The Almasty tradition remains active in the Caucasus today, although the pace of reports has diminished as the region has become more thoroughly settled and as local economies have shifted away from the pastoral lifeways that produced most historical sightings. Russian researchers continue to conduct occasional fieldwork in the region, and the Almasty remains a recurrent figure in regional newspapers and Russian cryptozoological journals. Wars and political instability in the North Caucasus over the past three decades have made sustained foreign fieldwork difficult.

A cautious assessment must place the probability of the Almasty’s existence as a real biological species at a low level. The DNA evidence does not support it, the fossil and archaeological record provides no relict population to which the figure could be assigned, and the patchwork nature of the physical evidence is more consistent with a tradition built up around misidentified bears, escaped or wandering individuals from marginal communities, and powerful folkloric expectations than with a genuine surviving hominid.
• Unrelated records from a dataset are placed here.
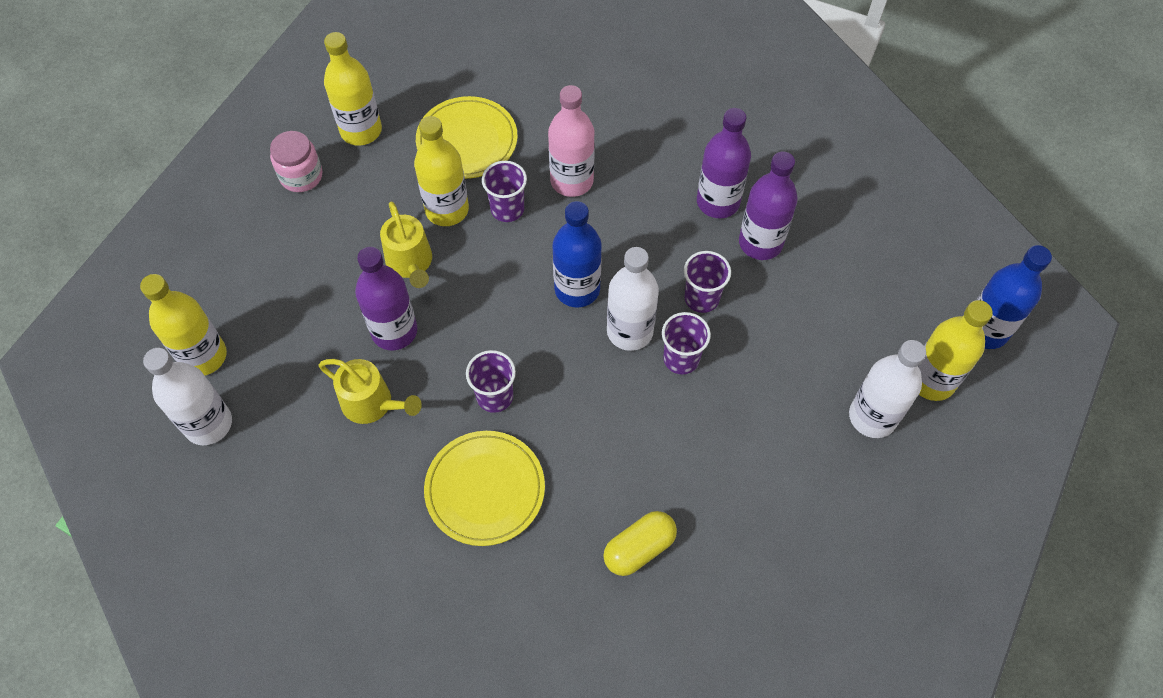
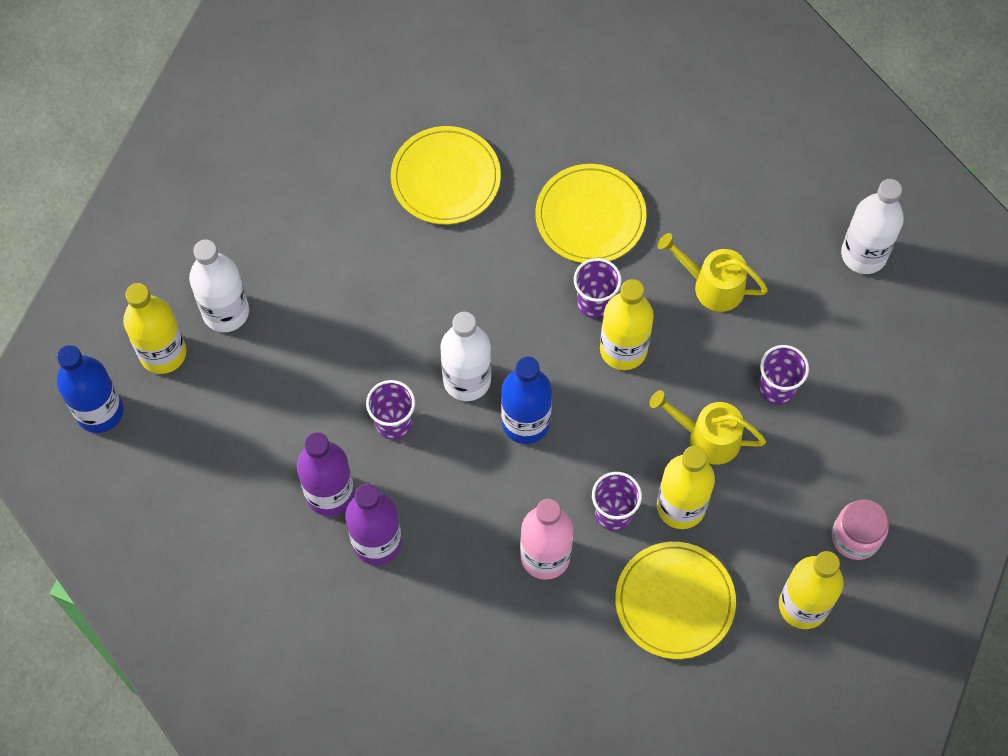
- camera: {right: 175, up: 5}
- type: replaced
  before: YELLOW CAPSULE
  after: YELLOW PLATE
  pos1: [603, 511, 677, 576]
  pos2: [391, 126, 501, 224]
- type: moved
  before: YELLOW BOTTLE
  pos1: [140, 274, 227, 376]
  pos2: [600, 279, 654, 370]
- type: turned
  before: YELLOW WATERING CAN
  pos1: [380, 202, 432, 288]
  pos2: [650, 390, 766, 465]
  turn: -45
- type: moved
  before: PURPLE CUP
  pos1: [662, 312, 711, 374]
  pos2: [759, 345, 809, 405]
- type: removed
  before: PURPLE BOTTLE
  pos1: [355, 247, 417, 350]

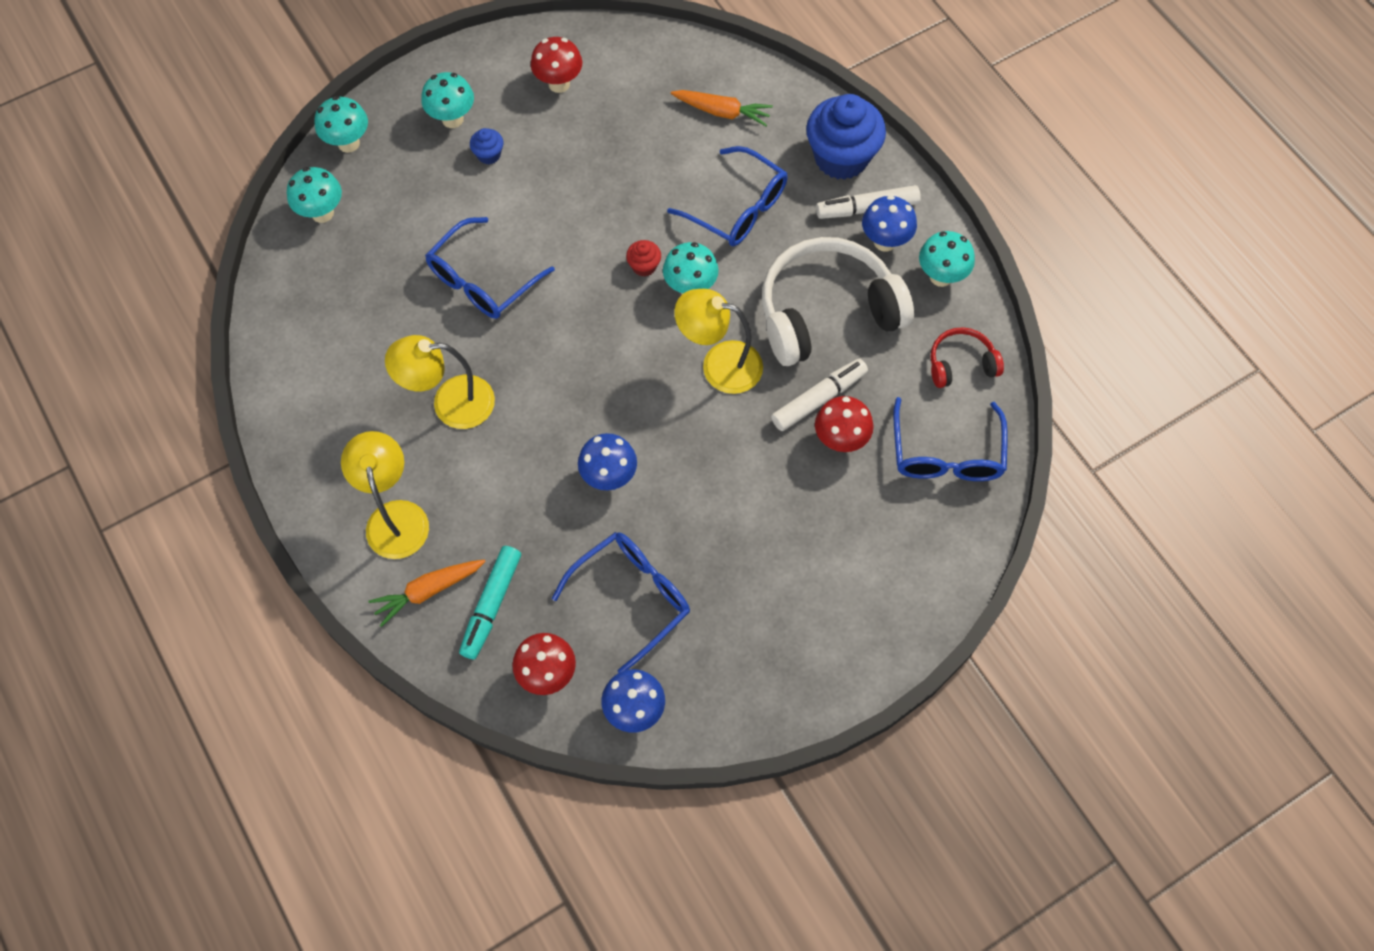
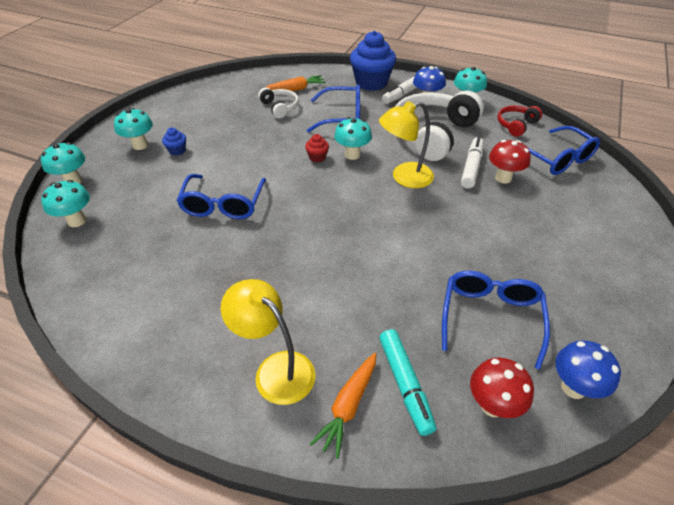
- camera: {right: -35, up: -20}
- type: added
  after: WHITE HEADPHONES
  pos2: [258, 88, 299, 118]
- type: removed
  before: YELLOW LAMP
  pos1: [385, 335, 495, 429]
- type: removed
  before: RED MUSHROOM
  pos1: [531, 37, 582, 93]
- type: removed
  before: BLUE MUSHROOM
  pos1: [578, 433, 637, 490]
What the file does demonstrate, with high confidence, is that something has been seen, repeatedly and across many generations, in a particular geography and described in remarkably consistent terms. Whether that something is biological, cultural, or both is a question that the existing record does not allow us to settle.

Sources

  • Porshnev, B. F., The Current State of the Question of Relict Hominoids, Moscow, 1963.
  • Koffmann, Marie-Jeanne, Le dossier Almasty, multiple papers in Archeologia and Bipedia, 1981–2010.
  • Bayanov, Dmitri, In the Footsteps of the Russian Snowman, Crypto-Logos, 1996.
  • Shackley, Myra, Still Living? Yeti, Sasquatch and the Neanderthal Enigma, Thames & Hudson, 1983.
  • Sykes, Bryan C., The Nature of the Beast, Coronet, 2015.